The course comprises approximately 200 full-time study hours, which corresponds to 7,5 ECTS credits. The course uses an interactive pedagogical concept to enhance and deepen the perception and understanding of 3D structure and structure-function relationships. To achieve this, lectures are intimately coupled to self-studies using interactive computer exercises known as kinetic images (kinemages) where structures can be viewed and analyzed in 3D. Acquired theoretical and practical knowledge and skills are further consolidated by each student performing a project that runs throughout the course. Additional details about the course disposition can be found in the course memo for this course offering.
Literature and preparations
Bachelor's degree in technology or natural sciences containing 6 credits courses in biotechnology, 20 credits courses in mathematics, numerical methods, computer science or programming, and 20 credits courses in chemistry. English B/6.
Branden C, and Tooze J., Introduction to Protein Structure, 2nd Ed. Garland Publishing Inc., 1999.
Hand-outs and scientific articles.
Examination and completion
If the course is discontinued, students may request to be examined during the following two academic years.
- LAB1 - Laboratory work, 1.5 credits, grading scale: P, F
- LIT1 - Literature task, 2.0 credits, grading scale: P, F
- TEN1 - Written exam, 4.0 credits, grading scale: A, B, C, D, E, FX, F
Based on recommendation from KTH’s coordinator for disabilities, the examiner will decide how to adapt an examination for students with documented disability.
The examiner may apply another examination format when re-examining individual students.
Grading criteria are specified in the course PM.

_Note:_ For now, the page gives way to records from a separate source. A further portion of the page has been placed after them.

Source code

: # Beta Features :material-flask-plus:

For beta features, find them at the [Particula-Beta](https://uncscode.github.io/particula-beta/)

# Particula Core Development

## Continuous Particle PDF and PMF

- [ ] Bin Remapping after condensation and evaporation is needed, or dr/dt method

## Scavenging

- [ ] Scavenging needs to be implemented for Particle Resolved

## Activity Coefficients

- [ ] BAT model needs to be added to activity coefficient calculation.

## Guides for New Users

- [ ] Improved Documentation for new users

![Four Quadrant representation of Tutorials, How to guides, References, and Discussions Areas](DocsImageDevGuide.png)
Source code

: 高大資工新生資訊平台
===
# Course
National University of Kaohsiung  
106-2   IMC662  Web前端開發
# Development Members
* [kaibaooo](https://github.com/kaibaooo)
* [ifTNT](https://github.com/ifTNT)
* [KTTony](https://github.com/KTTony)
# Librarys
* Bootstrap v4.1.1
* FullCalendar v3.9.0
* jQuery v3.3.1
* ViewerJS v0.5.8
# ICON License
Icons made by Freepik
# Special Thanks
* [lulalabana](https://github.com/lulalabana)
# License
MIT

Other requirements for final grade
The written exam (TEN1) consists of two parts. The first part covers fundamental concepts in structural biology and is examined up to grade E. The second part covers more advanced knowledge that focus on applying knowledge such as strategies, critical analysis and evaluation, and is graded up to grade A. To pass the written exam requires at least grade E on both parts.

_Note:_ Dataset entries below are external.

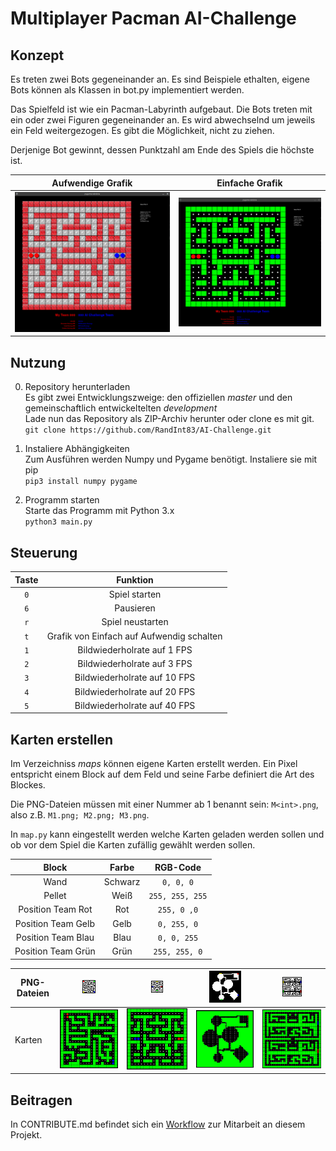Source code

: # Multiplayer Pacman AI-Challenge

## Konzept

Es treten zwei Bots gegeneinander an. Es sind Beispiele ethalten, eigene Bots können als Klassen in bot.py implementiert werden.

Das Spielfeld ist wie ein Pacman-Labyrinth aufgebaut. Die Bots treten mit ein oder zwei Figuren gegeneinander an.
Es wird abwechselnd um jeweils ein Feld weitergezogen. Es gibt die Möglichkeit, nicht zu ziehen.

Derjenige Bot gewinnt, dessen Punktzahl am Ende des Spiels die höchste ist.

|Aufwendige Grafik                                           | Einfache Grafik                                           |
:-----------------------------------------------------------:|:----------------------------------------------------------:
|![Aufwendige Grafik](media/demo_higraphics_2_demobots.gif)  | ![Einfache Grafik](media/demo_lowgraphics_2_demobots.gif) |

## Nutzung

0. Repository herunterladen <br>
Es gibt zwei Entwicklungszweige: den offiziellen *master* und den gemeinschaftlich entwickeltelten *development* <br>
Lade nun das Repository als ZIP-Archiv herunter oder clone es mit git. <br> `git clone https://github.com/RandInt83/AI-Challenge.git`

1. Instaliere Abhängigkeiten <br>
Zum Ausführen werden Numpy und Pygame benötigt.
Instaliere sie mit pip <br> `pip3 install numpy pygame`

2. Programm starten <br>
Starte das Programm mit Python 3.x <br> `python3 main.py`

## Steuerung
Taste | Funktion
:---:|:---:
`0` | Spiel starten
`6` | Pausieren
`r` | Spiel neustarten
`t` | Grafik von Einfach auf Aufwendig schalten
`1` | Bildwiederholrate auf 1 FPS
`2` | Bildwiederholrate auf 3 FPS
`3` | Bildwiederholrate auf 10 FPS
`4` | Bildwiederholrate auf 20 FPS
`5` | Bildwiederholrate auf 40 FPS

## Karten erstellen
Im Verzeichniss *maps* können eigene Karten erstellt werden.
Ein Pixel entspricht einem Block auf dem Feld und seine Farbe definiert die Art des Blockes.

Die PNG-Dateien müssen mit einer Nummer ab 1 benannt sein: `M<int>.png`, also z.B. `M1.png; M2.png; M3.png`.

In `map.py` kann eingestellt werden welche Karten geladen werden sollen und ob vor dem Spiel die Karten zufällig gewählt werden sollen.

Block | Farbe | RGB-Code
:------------------:|:-------:|:----------------:
|Wand               | Schwarz | `0, 0, 0`       |
|Pellet             | Weiß    | `255, 255, 255` |
|Position Team Rot  | Rot     | `255, 0 ,0`     |
|Position Team Gelb | Gelb    | `0, 255, 0`     |
|Position Team Blau | Blau    | `0, 0, 255`     |
|Position Team Grün | Grün    | `255, 255, 0`   |


| PNG-Dateien | ![Karte M1.png](maps/M1.png)                     | ![Karte M2.png](maps/M2.png)                     | ![Karte M3.png](maps/M3.png)                     | ![Karte M4.png](maps/M4.png)                     |
|-------------|--------------------------------------------------|--------------------------------------------------|--------------------------------------------------|--------------------------------------------------|
| Karten      | ![Demo Karte M1](media/map_demos/demo_map_1.gif) | ![Demo Karte M2](media/map_demos/demo_map_2.gif) | ![Demo Karte M3](media/map_demos/demo_map_3.gif) | ![Demo Karte M4](media/map_demos/demo_map_4.gif) |

## Beitragen
In CONTRIBUTE.md befindet sich ein [Workflow](CONTRIBUTE.md) zur Mitarbeit an diesem Projekt.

The laboratory part (LAB1) is examined by mandatory active attendance during the computer exercises and a written report that is handed in at the end of the exercise, or at the time decided by the examiner.
The project (module LIT1) is presented at the end of the course in the form of a written report, peer review of another student's report, and a short oral presentation. Parts of the project are expected to be performed outside class.
Opportunity to complete the requirements via supplementary examination
Opportunity for supplementary examination is possible for a student that has received grade FX on the written examination. For computer exercises and project, complementary examination of a failed grade is only possible after consulting the examiner and is conditioned by practical circumstances.
Opportunity to raise an approved grade via renewed examination
It is possible to raise an already approved grade provided that this is done at a scheduled examination occasion.
- All members of a group are responsible for the group's work.
- In any assessment, every student shall honestly disclose any help received and sources used.
- In an oral assessment, every student shall be able to present and answer questions about the entire assignment and solution.
Further information about the course can be found on the Course web at the link below. Information on the Course web will later be moved to this site.Course web BB2165
Main field of study
The course is mandatory for students admitted to the master's programs Industrial and Environmental Biotechnology and medical Biotechnology.
If the number of eligible applicants exceeds the maximum number of places for the course, the selection will be based on the number of completed ECTS credits.